By winning on the second day of the race, Victor Lafay saved French cycling from leaving the Tour de France without a stage victory, which has only happened twice in history.
Fortunately he was there, Victor Lafay. Without the exploit of the Cofidis rider, who surprised the favorites during the 2nd stage in the Basque country, the French riders would undoubtedly have completed this Tour de France without a stage victory. A disaster that has only happened twice in the history of the race, during the 110 editions: in 1926 and in 1999.
It has already happened over the past few years that French runners have come close to point zero. No later than last year, when Christophe Laporte saved the honor during the 19th stage. In 2016, Romain Bardet opened the counter in Saint-Gervais-Mont-Blanc, two days before the arrival in Paris. Two years ago, Julian Alaphilippe won from day one in Brittany. And there was nothing after that.
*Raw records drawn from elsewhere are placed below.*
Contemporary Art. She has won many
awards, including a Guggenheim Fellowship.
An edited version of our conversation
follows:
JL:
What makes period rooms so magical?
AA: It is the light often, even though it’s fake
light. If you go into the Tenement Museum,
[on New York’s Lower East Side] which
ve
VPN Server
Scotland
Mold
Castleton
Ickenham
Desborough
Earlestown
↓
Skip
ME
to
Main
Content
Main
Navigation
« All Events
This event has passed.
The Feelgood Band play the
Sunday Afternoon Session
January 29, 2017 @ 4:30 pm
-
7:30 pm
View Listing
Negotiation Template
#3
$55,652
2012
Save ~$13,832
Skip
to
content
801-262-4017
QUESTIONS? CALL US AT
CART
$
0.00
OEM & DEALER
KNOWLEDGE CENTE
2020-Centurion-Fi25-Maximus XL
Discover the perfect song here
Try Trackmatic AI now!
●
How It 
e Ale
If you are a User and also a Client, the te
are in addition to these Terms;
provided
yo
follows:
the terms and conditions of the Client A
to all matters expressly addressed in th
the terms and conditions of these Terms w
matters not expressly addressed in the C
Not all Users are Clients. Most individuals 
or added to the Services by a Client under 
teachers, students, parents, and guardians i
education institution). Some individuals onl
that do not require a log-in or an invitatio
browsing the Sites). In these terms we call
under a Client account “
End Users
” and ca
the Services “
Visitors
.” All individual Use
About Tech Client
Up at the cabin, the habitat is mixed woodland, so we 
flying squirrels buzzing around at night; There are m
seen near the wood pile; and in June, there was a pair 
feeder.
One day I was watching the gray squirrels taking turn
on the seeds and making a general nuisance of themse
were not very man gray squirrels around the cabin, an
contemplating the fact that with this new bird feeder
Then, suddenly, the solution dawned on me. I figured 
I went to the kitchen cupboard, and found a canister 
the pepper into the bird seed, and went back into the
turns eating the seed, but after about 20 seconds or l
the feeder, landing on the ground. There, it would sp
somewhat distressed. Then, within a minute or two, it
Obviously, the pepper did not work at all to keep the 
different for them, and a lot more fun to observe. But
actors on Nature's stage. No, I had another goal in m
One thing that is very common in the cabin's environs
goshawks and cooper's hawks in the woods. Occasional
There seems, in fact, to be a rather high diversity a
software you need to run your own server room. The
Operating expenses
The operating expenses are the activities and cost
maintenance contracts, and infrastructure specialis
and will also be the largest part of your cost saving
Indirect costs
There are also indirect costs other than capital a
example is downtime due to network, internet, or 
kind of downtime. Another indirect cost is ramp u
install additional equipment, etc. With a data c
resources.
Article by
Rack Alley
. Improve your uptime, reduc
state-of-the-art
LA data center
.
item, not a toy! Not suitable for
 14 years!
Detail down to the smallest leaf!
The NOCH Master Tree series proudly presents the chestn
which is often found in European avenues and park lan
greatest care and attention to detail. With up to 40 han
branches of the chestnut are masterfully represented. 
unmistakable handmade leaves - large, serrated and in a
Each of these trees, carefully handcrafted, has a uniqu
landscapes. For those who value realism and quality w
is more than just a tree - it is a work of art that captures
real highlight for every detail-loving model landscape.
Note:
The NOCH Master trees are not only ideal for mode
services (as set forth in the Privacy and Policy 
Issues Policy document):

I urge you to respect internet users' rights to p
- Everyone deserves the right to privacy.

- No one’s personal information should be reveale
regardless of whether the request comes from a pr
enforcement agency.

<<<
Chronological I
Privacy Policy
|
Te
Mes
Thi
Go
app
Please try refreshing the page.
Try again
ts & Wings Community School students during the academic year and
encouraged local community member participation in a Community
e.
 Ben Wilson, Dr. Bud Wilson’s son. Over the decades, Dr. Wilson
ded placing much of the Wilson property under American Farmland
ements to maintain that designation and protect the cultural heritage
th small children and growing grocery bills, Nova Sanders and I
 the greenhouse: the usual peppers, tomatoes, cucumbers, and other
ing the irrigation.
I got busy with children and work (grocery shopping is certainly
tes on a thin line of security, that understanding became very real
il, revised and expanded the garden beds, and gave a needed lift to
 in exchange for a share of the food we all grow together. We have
On this edition, apart from the Lafay surprise, the French riders seemed quite far from stage victory. Pierre Latour (TotalEnergies) finished second at Puy-de-Dôme, but Michael Woods was stronger that day. In Belleville-en-Beaujolais, his teammate Mathieu Burgaudeau also signed a second place, but Ion Izagirre had crossed the finish line as the winner almost a minute ago. The expected French leaders, such as Julian Alaphilippe, Thibaut Pinot or Romain Bardet, failed to achieve success on the pedal.
This year, in 21 stages, there were however 17 runners who managed to raise their arms. The bouquets were well distributed, even if Jasper Philipsen dominated the sprints (4 wins), while Tadej Pogacar is the other rider to have won at least twice. The leaders of the peloton were more often rewarded than the fighters, since seven of the first eight in the general classification won their stage. Too bad for David Gaudu, Guillaume Martin and Thibaut Pinot, respectively 9th, 10th and 11th at the finish.